AUBURN, Ala. — What a glorious time it was to be a Tiger, complete with a dog pile in the corner of the end zone closest to the visiting locker room as LSU celebrated a most improbable win at Auburn.
That glorious time did not last very long.
Replay review determined one more second was needed for LSU to turn its perceived victory into a reality. The clock had read 0:00 when center Ethan Pocic snapped the ball to quarterback Danny Etling before his walk-off touchdown pass to D.J. Chark, and the ensuing celebration, like the plot of “Seinfeld,” ended up being about nothing.
“I definitely thought we did win,” Pocic said. “It’s crazy. One second you do, but then one second you don’t. But that’s college football.”
That’s when it was a glorious time to be a Tiger of a different stripe as Auburn players went to their student section to celebrate while LSU players hit the field in stunned silence.
“I was heartbroken at first,” said Auburn receiver Tony Stevens. “I was thinking ‘We can’t lose like this.’ Then I heard people saying ‘He didn’t snap the ball fast enough.’ When they called it back, I was turnt. It made me happy.”
Pocic had no idea how many seconds were on the clock when he snapped the ball — just that time was running short and it needed to be done immediately after the officials marked off a 5-yard illegal procedure penalty against LSU.
“Danny told us to snap it and that’s what we did,” Pocic said. “I don’t even know what was going on. We snapped it and sat back. I knew it had to be a pass, but I had no idea if the clock was running or not or what was going on.”
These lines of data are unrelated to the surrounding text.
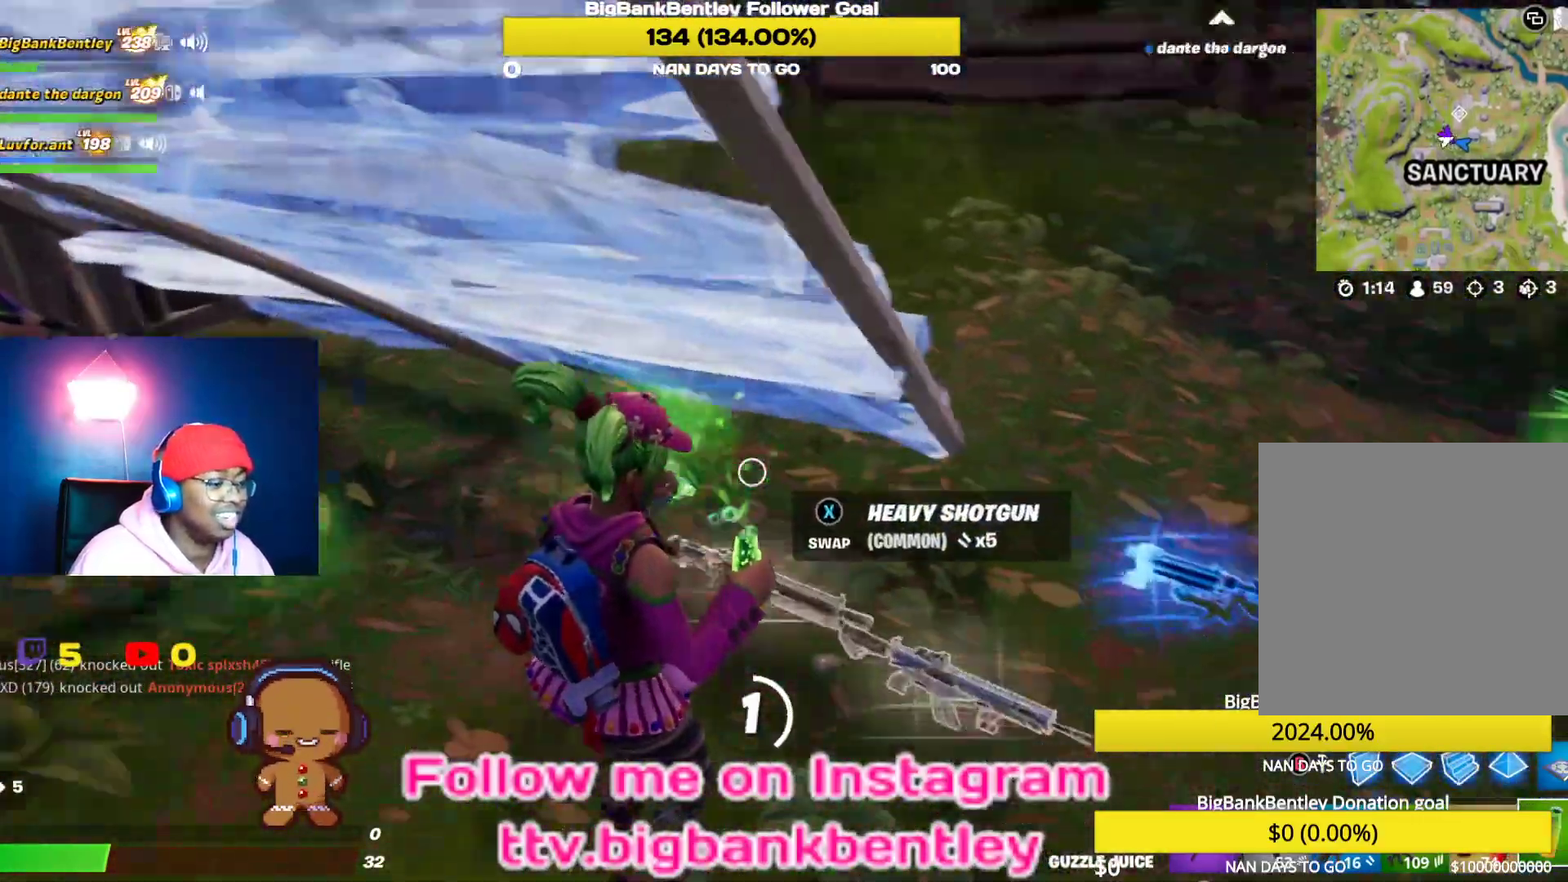
{"buttons": [], "left_stick": "center", "right_stick": "right", "events": [[50, "right_stick", "down-right"], [183, "right_stick", "center"], [483, "right_stick", "right"]]}
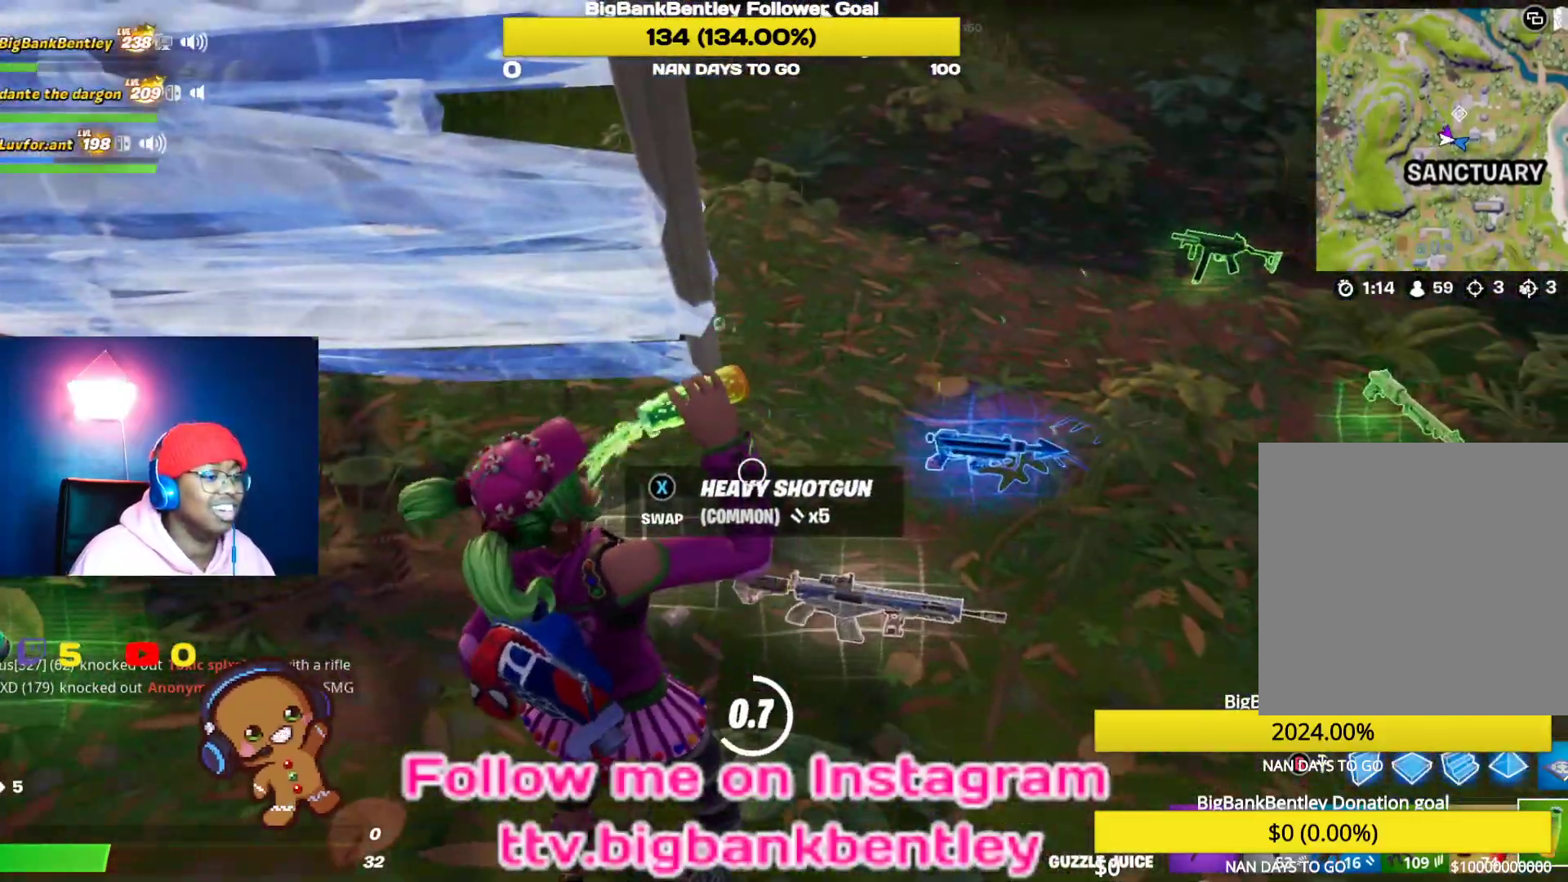
{"buttons": [], "left_stick": "center", "right_stick": "up", "events": [[200, "right_stick", "up-right"], [483, "right_stick", "up"]]}
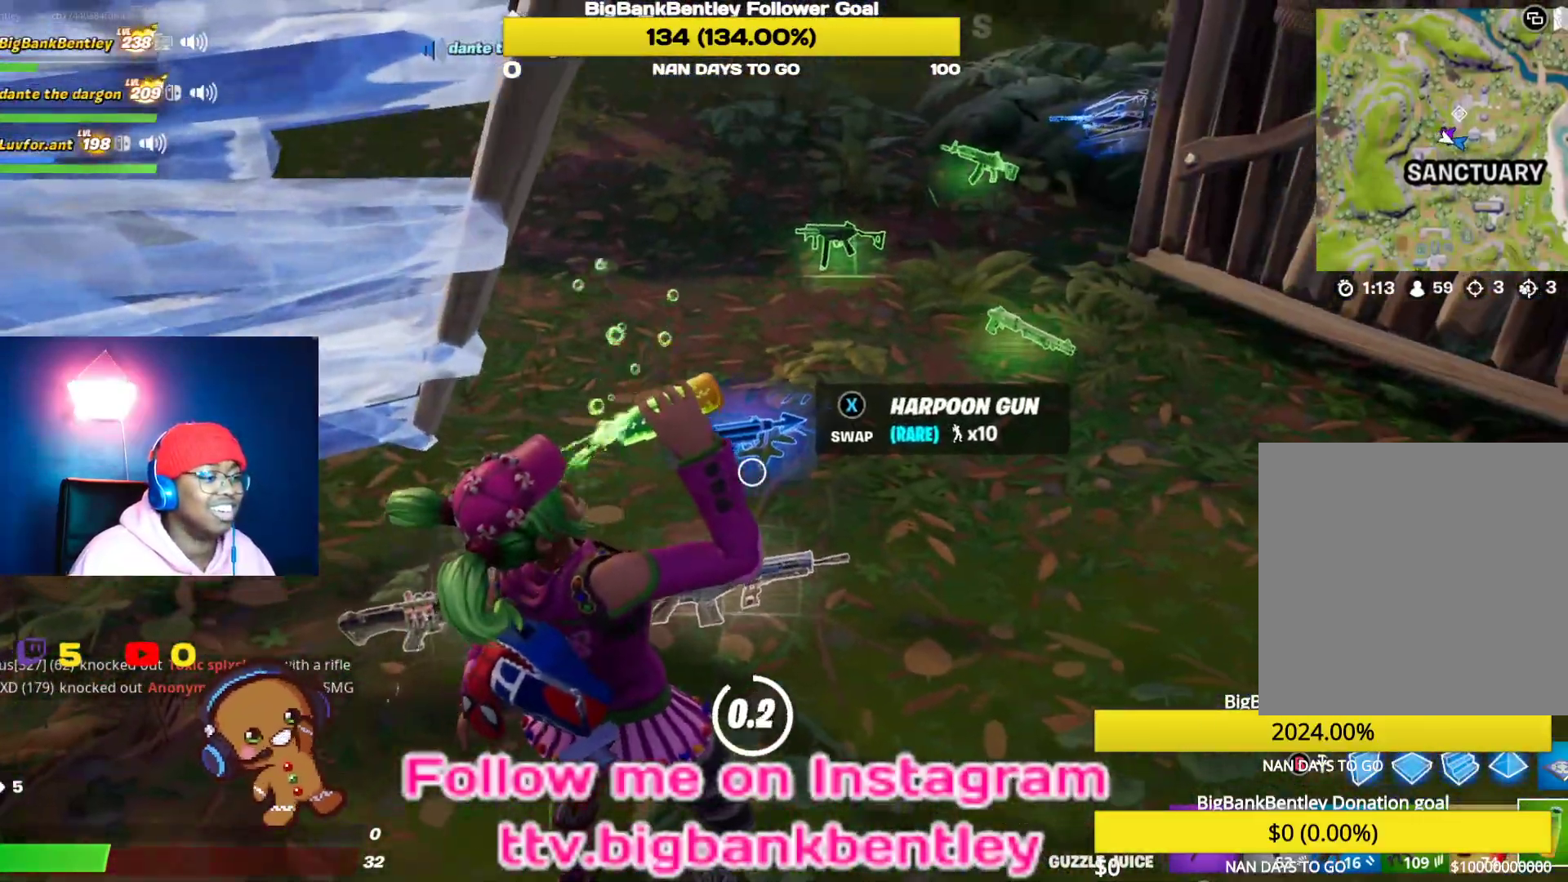
{"buttons": [], "left_stick": "up-right", "right_stick": "down-left", "events": [[283, "right_stick", "up-left"], [300, "left_stick", "up-right"], [433, "right_stick", "down-left"]]}
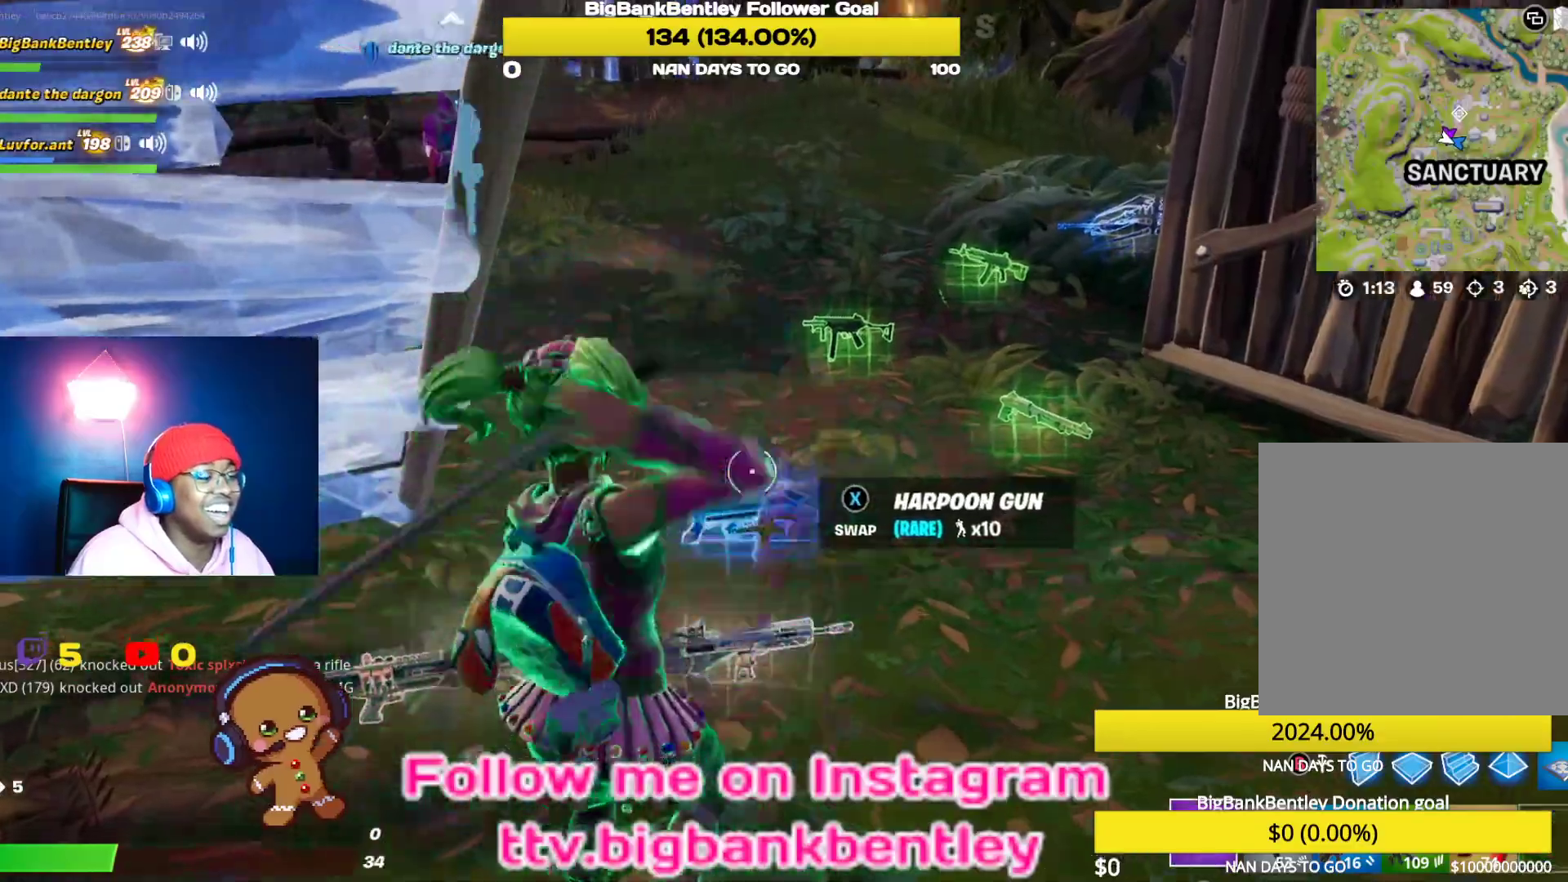
{"buttons": [], "left_stick": "up-right", "right_stick": "center", "events": [[150, "right_stick", "center"], [250, "X", "down"], [333, "X", "up"]]}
It was perhaps even more confusing for the guys on the sideline than it was for those on the field.
“We were pretty frustrated,” said outside linebacker Arden Key. “We ran up the field like we had it… It hurt. I don’t know what happened, I didn’t see the replay or anything. I just have to see what happened.”
It was even an all-timer for Les Miles, who seems to experience those on an annual basis.
“I don’t know that I’ve ever come as close to winning a game and finished second,” Miles said.
Even in defeat, LSU tight end Colin Jeter can at least recognize that he took part in yet another memorable chapter in an Auburn-LSU rivalry that has produced legendary moments going back to the 1988 “Earthquake Game” at Tiger Stadium.
“Obviously, LSU-Auburn has a crazy history, and this is another one of those,” Jeter said. “Both teams come to fight and play hard. And both teams did. They just came out on top this time.”